Oh, and by the way, Unity won't have less hardware support since that's built-in to the Linux kernel. Unity is just a UI shell.
0 Votes
by Sarath on Nov. 10, 2010Excited! This is a good step for Linux. X.org had a similar friction when X11 was to be replaced.
http://blog.sarathonline.com/2010/11/ubuntu-wayland-excitement-after-all...
0 Votes
by an anonymous user on Nov. 10, 2010One of the reasons I appreciate open source is the ability to mix things up and come out with something new. I remember the first time I saw openGL mixed with a window manager before it was out in the public and I loved it. Keep up the cool experiments and move all of us forward because of it.
Also, I think this may well be one of the first times I have read informative, mature, and clear comments to an article. Way to set the bar.
0 Votes
by Dan on Nov. 11, 2010but if Unity is just a new shell... how come it can affect the number of hardware supported by the kernel?
i just don't get it.
0 Votes
by an anonymous user on Nov. 12, 2010Thanks for explanation, oiaohm. I remember very well how one app (one click?) crashed X and put down all I cared about on the desktop. The very same time the media was mad explaining how stable Linux is.

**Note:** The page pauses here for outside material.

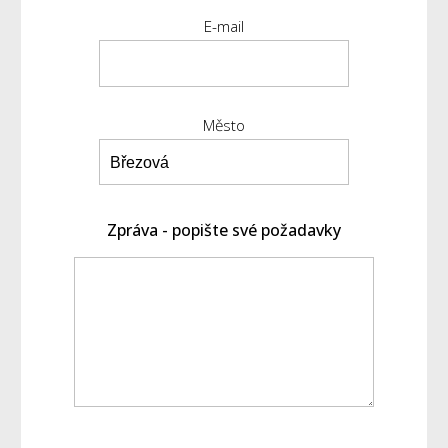
E-mail
Město
Zpráva - popište své požadavky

Currently the distros do not include XKill and even do not support Ctlr-Alt-Backspace, and I occasionally regret they do so.

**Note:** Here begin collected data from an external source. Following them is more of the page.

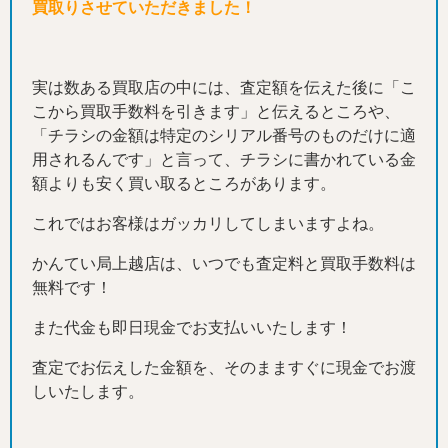
買取りさせていただきました！
実は数ある買取店の中には、査定額を伝えた後に「こ
こから買取手数料を引きます」と伝えるところや、
「チラシの金額は特定のシリアル番号のものだけに適
用されるんです」と言って、チラシに書かれている金
額よりも安く買い取るところがあります。
これではお客様はガッカリしてしまいますよね。
かんてい局上越店は、いつでも査定料と買取手数料は
無料です！
また代金も即日現金でお支払いいたします！
査定でお伝えした金額を、そのまますぐに現金でお渡
しいたします。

Finally Linux gets a chance to live to its stability expectations on the desktop.
0 Votes
by ninez on Mar. 11, 2011I think you should be doing "proper" research on a topic before you try to write an article on the subject.
Unity has nothing to do with hardware support. Much of what you say leads me to believe that in reality, you have no concept of how Compiz, Wayland, Unity or even how Linux works in general...
you must of just wrote this article to get hits.